> [Task]:
Repeat exactly the lines of the entries below from the one with "51: (902, 546, 0.38)" through the one with "66: (626, 406, 0.38)", both ends included, and nothing else.

[Saved data entries]
☆ ☆ ☆

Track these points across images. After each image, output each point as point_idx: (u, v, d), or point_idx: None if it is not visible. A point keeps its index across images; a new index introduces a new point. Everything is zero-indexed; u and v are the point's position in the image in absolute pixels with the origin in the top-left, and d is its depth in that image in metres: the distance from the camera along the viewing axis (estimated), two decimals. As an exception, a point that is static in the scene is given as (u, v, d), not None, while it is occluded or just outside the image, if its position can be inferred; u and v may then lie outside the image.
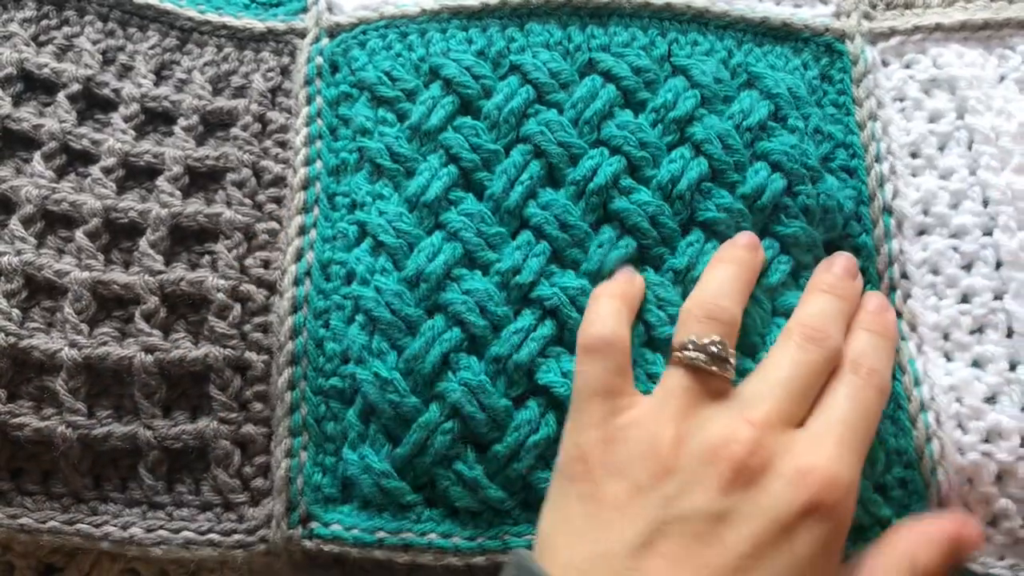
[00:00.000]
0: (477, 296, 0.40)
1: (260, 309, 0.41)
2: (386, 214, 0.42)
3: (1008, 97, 0.44)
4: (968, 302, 0.41)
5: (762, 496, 0.33)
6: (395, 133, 0.44)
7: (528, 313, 0.40)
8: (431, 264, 0.40)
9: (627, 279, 0.40)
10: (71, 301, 0.40)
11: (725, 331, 0.37)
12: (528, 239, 0.41)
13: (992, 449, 0.39)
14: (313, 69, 0.46)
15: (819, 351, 0.37)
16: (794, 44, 0.46)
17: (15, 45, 0.45)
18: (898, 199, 0.43)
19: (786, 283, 0.41)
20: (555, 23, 0.46)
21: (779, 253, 0.41)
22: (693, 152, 0.42)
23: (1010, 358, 0.40)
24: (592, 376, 0.37)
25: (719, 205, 0.41)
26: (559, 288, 0.40)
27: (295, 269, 0.42)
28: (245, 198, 0.43)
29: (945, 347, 0.41)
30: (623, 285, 0.40)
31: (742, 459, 0.33)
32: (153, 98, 0.45)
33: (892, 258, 0.42)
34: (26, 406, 0.40)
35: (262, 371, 0.41)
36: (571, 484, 0.35)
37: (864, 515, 0.38)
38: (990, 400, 0.40)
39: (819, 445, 0.34)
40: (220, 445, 0.40)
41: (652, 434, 0.35)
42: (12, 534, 0.40)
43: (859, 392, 0.36)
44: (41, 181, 0.42)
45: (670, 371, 0.37)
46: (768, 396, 0.36)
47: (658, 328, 0.40)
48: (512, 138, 0.43)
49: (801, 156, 0.42)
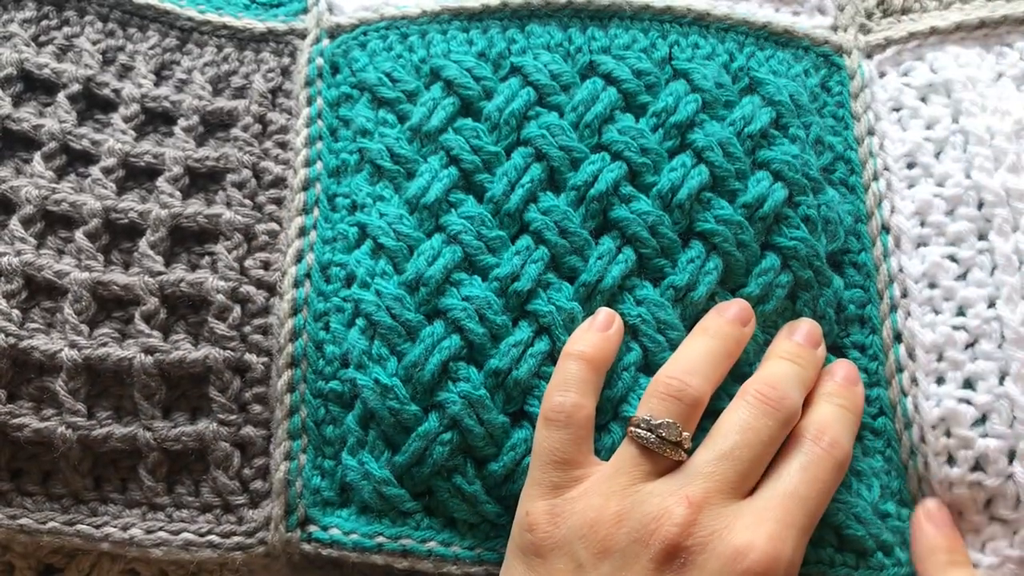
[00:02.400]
0: (476, 303, 0.39)
1: (260, 311, 0.41)
2: (386, 216, 0.42)
3: (1004, 95, 0.44)
4: (963, 314, 0.41)
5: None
6: (396, 134, 0.44)
7: (525, 325, 0.40)
8: (431, 268, 0.40)
9: (603, 334, 0.39)
10: (71, 302, 0.40)
11: (684, 412, 0.36)
12: (527, 244, 0.41)
13: (981, 477, 0.39)
14: (314, 70, 0.46)
15: (775, 415, 0.36)
16: (795, 51, 0.46)
17: (15, 45, 0.45)
18: (895, 215, 0.43)
19: (782, 310, 0.41)
20: (556, 25, 0.46)
21: (779, 272, 0.41)
22: (694, 160, 0.42)
23: (1001, 370, 0.40)
24: (549, 446, 0.36)
25: (718, 217, 0.41)
26: (554, 307, 0.39)
27: (295, 271, 0.42)
28: (245, 199, 0.43)
29: (939, 368, 0.41)
30: (598, 343, 0.38)
31: (675, 540, 0.33)
32: (153, 98, 0.45)
33: (892, 276, 0.42)
34: (26, 407, 0.40)
35: (262, 373, 0.41)
36: (522, 555, 0.36)
37: (867, 537, 0.38)
38: (978, 423, 0.39)
39: (762, 521, 0.33)
40: (220, 447, 0.40)
41: (596, 510, 0.35)
42: (12, 534, 0.40)
43: (816, 464, 0.35)
44: (41, 181, 0.42)
45: (625, 443, 0.37)
46: (714, 469, 0.35)
47: (657, 354, 0.39)
48: (513, 140, 0.43)
49: (803, 166, 0.42)
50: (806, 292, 0.41)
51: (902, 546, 0.38)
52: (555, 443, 0.36)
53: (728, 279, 0.41)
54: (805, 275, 0.41)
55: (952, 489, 0.39)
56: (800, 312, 0.41)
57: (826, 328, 0.41)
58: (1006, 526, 0.39)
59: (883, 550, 0.38)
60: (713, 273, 0.40)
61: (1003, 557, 0.39)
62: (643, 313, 0.39)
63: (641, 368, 0.39)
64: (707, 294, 0.40)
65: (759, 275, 0.40)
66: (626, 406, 0.38)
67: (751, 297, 0.40)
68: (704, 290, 0.40)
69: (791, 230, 0.41)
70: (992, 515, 0.39)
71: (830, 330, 0.41)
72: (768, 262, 0.41)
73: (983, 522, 0.39)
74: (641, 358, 0.39)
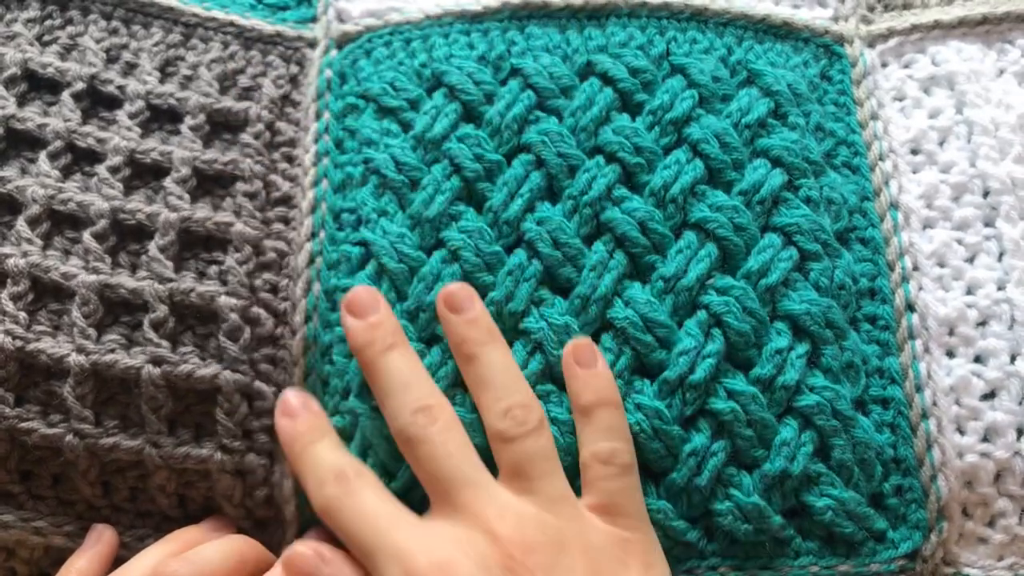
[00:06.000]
0: None
1: (268, 338, 0.41)
2: (389, 234, 0.42)
3: (1007, 89, 0.45)
4: (973, 294, 0.42)
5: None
6: (400, 143, 0.44)
7: (519, 346, 0.40)
8: (430, 295, 0.40)
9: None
10: (79, 304, 0.39)
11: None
12: (520, 261, 0.41)
13: (990, 448, 0.39)
14: (323, 83, 0.46)
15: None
16: (794, 43, 0.46)
17: (19, 45, 0.44)
18: (903, 194, 0.43)
19: (790, 281, 0.41)
20: (554, 27, 0.46)
21: (781, 248, 0.41)
22: (690, 154, 0.42)
23: (1011, 350, 0.41)
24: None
25: (712, 205, 0.41)
26: (546, 323, 0.39)
27: (305, 304, 0.42)
28: (256, 211, 0.43)
29: (950, 343, 0.41)
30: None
31: None
32: (158, 95, 0.44)
33: (903, 250, 0.42)
34: (33, 411, 0.39)
35: (271, 405, 0.40)
36: None
37: (857, 531, 0.38)
38: (987, 396, 0.40)
39: None
40: (224, 480, 0.40)
41: None
42: (25, 536, 0.40)
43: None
44: (47, 181, 0.41)
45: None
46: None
47: (648, 355, 0.39)
48: (514, 145, 0.43)
49: (803, 151, 0.42)
50: (817, 263, 0.41)
51: (897, 526, 0.39)
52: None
53: (728, 264, 0.41)
54: (812, 247, 0.41)
55: (963, 457, 0.39)
56: (816, 283, 0.41)
57: (847, 299, 0.41)
58: (1015, 502, 0.39)
59: (875, 538, 0.39)
60: (706, 260, 0.40)
61: (1013, 536, 0.39)
62: (630, 315, 0.39)
63: (635, 371, 0.39)
64: (698, 281, 0.40)
65: (759, 252, 0.41)
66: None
67: (751, 272, 0.40)
68: (694, 276, 0.40)
69: (792, 210, 0.41)
70: (1001, 489, 0.39)
71: (850, 301, 0.41)
72: (768, 240, 0.41)
73: (993, 495, 0.39)
74: (634, 360, 0.39)
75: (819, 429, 0.39)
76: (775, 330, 0.40)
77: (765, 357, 0.39)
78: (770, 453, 0.38)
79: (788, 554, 0.39)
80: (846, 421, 0.39)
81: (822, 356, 0.40)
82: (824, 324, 0.40)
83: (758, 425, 0.38)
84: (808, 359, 0.40)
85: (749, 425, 0.38)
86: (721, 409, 0.38)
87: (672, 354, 0.39)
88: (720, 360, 0.39)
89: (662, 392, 0.39)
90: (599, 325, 0.40)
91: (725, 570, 0.39)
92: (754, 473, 0.38)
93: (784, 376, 0.39)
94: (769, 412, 0.39)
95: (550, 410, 0.38)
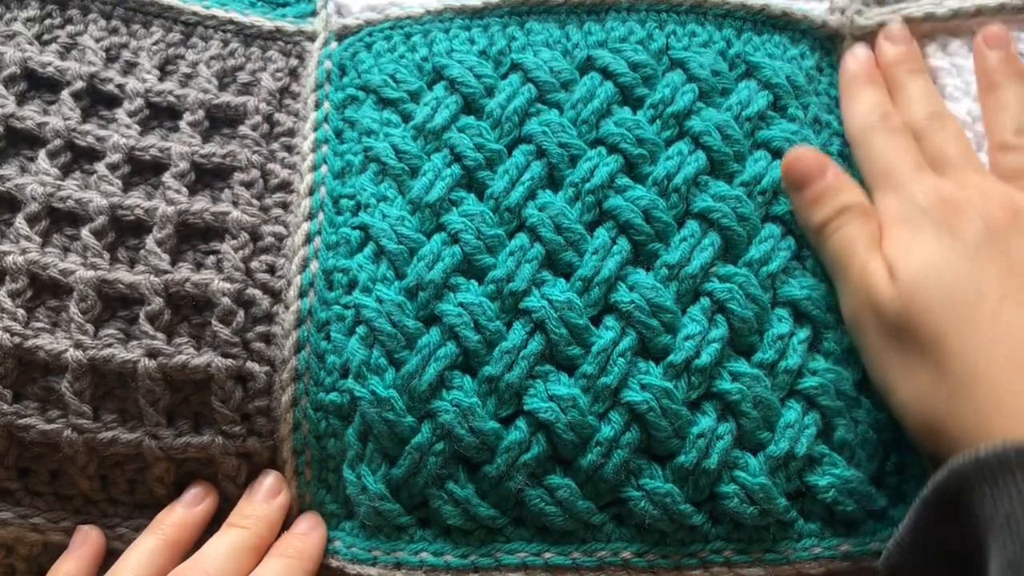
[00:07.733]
0: (471, 310, 0.39)
1: (263, 317, 0.41)
2: (389, 217, 0.42)
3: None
4: None
5: None
6: (400, 133, 0.44)
7: (519, 327, 0.39)
8: (430, 272, 0.40)
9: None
10: (77, 300, 0.39)
11: None
12: (522, 243, 0.41)
13: None
14: (322, 73, 0.46)
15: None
16: (792, 34, 0.47)
17: (19, 44, 0.45)
18: None
19: (789, 268, 0.41)
20: (554, 22, 0.46)
21: (780, 238, 0.41)
22: (692, 146, 0.42)
23: None
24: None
25: (715, 195, 0.41)
26: (547, 301, 0.39)
27: (300, 280, 0.42)
28: (253, 199, 0.43)
29: None
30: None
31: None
32: (158, 93, 0.45)
33: None
34: (32, 407, 0.39)
35: (264, 384, 0.40)
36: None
37: (858, 510, 0.38)
38: None
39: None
40: (227, 461, 0.40)
41: None
42: (23, 533, 0.40)
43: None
44: (46, 179, 0.41)
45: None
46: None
47: (653, 339, 0.39)
48: (514, 136, 0.43)
49: (802, 143, 0.42)
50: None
51: (897, 503, 0.39)
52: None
53: (731, 253, 0.41)
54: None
55: None
56: (814, 271, 0.41)
57: None
58: None
59: (875, 516, 0.39)
60: (709, 249, 0.40)
61: None
62: (636, 299, 0.39)
63: (639, 353, 0.39)
64: (702, 269, 0.40)
65: (760, 242, 0.41)
66: (627, 391, 0.38)
67: (752, 261, 0.40)
68: (698, 264, 0.40)
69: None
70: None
71: None
72: (768, 231, 0.41)
73: None
74: (638, 343, 0.39)
75: (822, 410, 0.39)
76: (776, 316, 0.40)
77: (767, 343, 0.39)
78: (775, 435, 0.38)
79: (791, 536, 0.38)
80: (849, 401, 0.39)
81: (823, 340, 0.40)
82: (825, 309, 0.40)
83: (763, 406, 0.38)
84: (809, 344, 0.40)
85: (755, 406, 0.38)
86: (728, 389, 0.38)
87: (678, 339, 0.39)
88: (724, 345, 0.39)
89: (668, 375, 0.39)
90: (601, 307, 0.40)
91: (729, 554, 0.38)
92: (759, 455, 0.38)
93: (787, 360, 0.39)
94: (773, 394, 0.39)
95: (550, 388, 0.38)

☆ ☆ ☆

> [Answer section]:
51: (902, 546, 0.38)
52: (555, 443, 0.36)
53: (728, 279, 0.41)
54: (805, 275, 0.41)
55: (952, 489, 0.39)
56: (800, 312, 0.41)
57: (826, 328, 0.41)
58: (1006, 526, 0.39)
59: (883, 550, 0.38)
60: (713, 273, 0.40)
61: (1003, 557, 0.39)
62: (643, 313, 0.39)
63: (641, 368, 0.39)
64: (707, 294, 0.40)
65: (759, 275, 0.40)
66: (626, 406, 0.38)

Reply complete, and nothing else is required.